Your assignment: Reproduce exactly, from the data that follows, the line with "micrograph of human", the line with "power microscopy image", and every line that lies between them.

Material provided:
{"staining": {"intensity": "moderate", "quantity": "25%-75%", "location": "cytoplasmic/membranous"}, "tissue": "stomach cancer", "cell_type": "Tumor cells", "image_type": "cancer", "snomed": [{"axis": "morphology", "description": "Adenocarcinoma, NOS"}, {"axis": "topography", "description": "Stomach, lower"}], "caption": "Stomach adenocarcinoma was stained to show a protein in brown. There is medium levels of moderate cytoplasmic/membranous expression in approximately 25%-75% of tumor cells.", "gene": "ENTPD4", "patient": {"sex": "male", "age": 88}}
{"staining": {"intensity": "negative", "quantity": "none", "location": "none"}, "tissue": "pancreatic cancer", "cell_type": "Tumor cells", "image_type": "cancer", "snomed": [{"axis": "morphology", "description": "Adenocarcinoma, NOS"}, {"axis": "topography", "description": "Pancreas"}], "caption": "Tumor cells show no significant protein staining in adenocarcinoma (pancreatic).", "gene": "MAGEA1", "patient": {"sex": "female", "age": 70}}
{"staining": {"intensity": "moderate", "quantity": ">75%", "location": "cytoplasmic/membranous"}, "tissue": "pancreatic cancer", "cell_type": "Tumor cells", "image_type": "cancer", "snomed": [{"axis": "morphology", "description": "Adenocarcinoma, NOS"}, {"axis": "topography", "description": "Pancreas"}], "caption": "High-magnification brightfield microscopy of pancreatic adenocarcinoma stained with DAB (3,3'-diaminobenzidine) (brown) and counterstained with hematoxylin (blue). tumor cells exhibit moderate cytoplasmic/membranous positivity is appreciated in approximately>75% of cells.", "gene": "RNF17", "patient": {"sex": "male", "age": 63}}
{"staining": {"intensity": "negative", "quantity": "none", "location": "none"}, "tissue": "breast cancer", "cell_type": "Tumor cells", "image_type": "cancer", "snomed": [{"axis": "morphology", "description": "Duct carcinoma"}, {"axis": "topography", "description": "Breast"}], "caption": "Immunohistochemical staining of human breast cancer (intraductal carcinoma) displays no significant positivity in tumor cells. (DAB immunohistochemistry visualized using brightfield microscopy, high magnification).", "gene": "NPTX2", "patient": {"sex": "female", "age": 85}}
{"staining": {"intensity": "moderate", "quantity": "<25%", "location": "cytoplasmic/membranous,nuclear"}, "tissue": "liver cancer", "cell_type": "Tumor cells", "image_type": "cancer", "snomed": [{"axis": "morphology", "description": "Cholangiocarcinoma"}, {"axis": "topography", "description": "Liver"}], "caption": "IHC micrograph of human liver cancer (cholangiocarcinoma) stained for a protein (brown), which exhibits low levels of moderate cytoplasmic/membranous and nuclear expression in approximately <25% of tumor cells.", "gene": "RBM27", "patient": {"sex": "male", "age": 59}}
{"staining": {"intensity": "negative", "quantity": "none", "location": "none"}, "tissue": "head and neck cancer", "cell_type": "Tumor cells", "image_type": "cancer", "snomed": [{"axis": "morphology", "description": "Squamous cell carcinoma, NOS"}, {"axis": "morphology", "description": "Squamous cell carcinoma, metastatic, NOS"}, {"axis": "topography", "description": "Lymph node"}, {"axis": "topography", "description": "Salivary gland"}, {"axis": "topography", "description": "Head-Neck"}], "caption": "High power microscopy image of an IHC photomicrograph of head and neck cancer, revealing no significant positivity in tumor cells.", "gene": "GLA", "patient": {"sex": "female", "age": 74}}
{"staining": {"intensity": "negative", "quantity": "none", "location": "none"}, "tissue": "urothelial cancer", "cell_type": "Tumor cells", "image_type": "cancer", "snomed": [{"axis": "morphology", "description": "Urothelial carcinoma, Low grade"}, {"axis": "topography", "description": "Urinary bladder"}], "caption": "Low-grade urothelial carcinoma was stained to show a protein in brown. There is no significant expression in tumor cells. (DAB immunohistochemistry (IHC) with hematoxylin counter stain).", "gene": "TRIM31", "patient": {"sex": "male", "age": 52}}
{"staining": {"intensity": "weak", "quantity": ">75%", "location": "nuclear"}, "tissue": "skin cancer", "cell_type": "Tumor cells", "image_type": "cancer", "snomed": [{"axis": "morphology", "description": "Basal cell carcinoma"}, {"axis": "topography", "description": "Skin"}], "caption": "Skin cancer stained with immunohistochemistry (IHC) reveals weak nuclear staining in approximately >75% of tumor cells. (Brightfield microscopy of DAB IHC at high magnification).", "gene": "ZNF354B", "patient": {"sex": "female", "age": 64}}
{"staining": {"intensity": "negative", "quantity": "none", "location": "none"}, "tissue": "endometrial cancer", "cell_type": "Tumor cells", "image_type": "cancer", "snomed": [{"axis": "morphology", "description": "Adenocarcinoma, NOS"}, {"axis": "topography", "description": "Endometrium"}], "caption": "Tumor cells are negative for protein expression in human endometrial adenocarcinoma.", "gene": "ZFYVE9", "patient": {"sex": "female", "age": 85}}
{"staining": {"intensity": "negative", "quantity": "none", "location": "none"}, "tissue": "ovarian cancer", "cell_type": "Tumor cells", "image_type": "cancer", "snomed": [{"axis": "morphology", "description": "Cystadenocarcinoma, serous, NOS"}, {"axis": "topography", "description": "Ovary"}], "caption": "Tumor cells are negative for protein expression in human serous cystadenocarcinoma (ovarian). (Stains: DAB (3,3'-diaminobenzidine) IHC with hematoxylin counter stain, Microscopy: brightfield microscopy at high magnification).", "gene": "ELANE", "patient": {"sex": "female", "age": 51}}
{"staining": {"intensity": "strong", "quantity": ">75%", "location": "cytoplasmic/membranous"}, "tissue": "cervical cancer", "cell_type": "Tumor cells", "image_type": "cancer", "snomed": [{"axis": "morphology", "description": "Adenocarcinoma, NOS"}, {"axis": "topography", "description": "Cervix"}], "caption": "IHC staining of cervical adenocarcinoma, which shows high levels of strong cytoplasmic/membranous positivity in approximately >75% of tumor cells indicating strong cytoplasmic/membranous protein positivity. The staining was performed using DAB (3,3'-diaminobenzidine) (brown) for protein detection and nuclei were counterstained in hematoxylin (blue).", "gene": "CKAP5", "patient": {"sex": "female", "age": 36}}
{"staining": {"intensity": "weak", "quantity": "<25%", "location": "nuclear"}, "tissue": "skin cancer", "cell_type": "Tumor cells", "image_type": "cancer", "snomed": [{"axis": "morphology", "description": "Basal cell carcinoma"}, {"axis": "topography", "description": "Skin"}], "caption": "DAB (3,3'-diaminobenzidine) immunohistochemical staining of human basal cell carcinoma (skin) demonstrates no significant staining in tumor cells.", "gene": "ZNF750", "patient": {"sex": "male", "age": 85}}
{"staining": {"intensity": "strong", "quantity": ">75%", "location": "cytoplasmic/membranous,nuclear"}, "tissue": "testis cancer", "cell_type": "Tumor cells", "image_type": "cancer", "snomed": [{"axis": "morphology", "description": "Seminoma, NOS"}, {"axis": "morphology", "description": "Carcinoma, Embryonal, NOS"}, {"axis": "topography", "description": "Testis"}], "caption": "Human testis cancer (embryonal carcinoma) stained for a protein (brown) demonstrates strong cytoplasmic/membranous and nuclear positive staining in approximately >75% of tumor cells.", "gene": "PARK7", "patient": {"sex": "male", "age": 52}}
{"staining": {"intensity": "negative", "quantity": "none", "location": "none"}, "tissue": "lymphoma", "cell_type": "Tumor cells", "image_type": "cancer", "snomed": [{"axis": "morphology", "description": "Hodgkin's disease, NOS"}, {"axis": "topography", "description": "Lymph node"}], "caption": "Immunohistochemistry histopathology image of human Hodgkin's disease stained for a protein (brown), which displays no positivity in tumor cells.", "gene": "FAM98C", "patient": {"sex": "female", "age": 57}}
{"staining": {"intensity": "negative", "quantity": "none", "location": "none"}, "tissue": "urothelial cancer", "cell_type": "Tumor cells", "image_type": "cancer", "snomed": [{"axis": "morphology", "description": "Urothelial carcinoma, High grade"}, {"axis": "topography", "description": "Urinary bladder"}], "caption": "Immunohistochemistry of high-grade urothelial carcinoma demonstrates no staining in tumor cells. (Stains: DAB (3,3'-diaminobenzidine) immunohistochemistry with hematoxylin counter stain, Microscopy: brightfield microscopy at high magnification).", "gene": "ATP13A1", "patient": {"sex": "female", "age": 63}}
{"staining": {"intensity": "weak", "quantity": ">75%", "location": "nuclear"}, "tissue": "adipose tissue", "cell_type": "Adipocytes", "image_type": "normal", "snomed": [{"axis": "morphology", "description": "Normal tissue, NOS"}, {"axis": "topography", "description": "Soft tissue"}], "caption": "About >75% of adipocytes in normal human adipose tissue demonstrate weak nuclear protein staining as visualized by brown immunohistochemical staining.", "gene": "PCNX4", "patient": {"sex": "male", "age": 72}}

Output for this task:
{"staining": {"intensity": "moderate", "quantity": "<25%", "location": "cytoplasmic/membranous,nuclear"}, "tissue": "liver cancer", "cell_type": "Tumor cells", "image_type": "cancer", "snomed": [{"axis": "morphology", "description": "Cholangiocarcinoma"}, {"axis": "topography", "description": "Liver"}], "caption": "IHC micrograph of human liver cancer (cholangiocarcinoma) stained for a protein (brown), which exhibits low levels of moderate cytoplasmic/membranous and nuclear expression in approximately <25% of tumor cells.", "gene": "RBM27", "patient": {"sex": "male", "age": 59}}
{"staining": {"intensity": "negative", "quantity": "none", "location": "none"}, "tissue": "head and neck cancer", "cell_type": "Tumor cells", "image_type": "cancer", "snomed": [{"axis": "morphology", "description": "Squamous cell carcinoma, NOS"}, {"axis": "morphology", "description": "Squamous cell carcinoma, metastatic, NOS"}, {"axis": "topography", "description": "Lymph node"}, {"axis": "topography", "description": "Salivary gland"}, {"axis": "topography", "description": "Head-Neck"}], "caption": "High power microscopy image of an IHC photomicrograph of head and neck cancer, revealing no significant positivity in tumor cells.", "gene": "GLA", "patient": {"sex": "female", "age": 74}}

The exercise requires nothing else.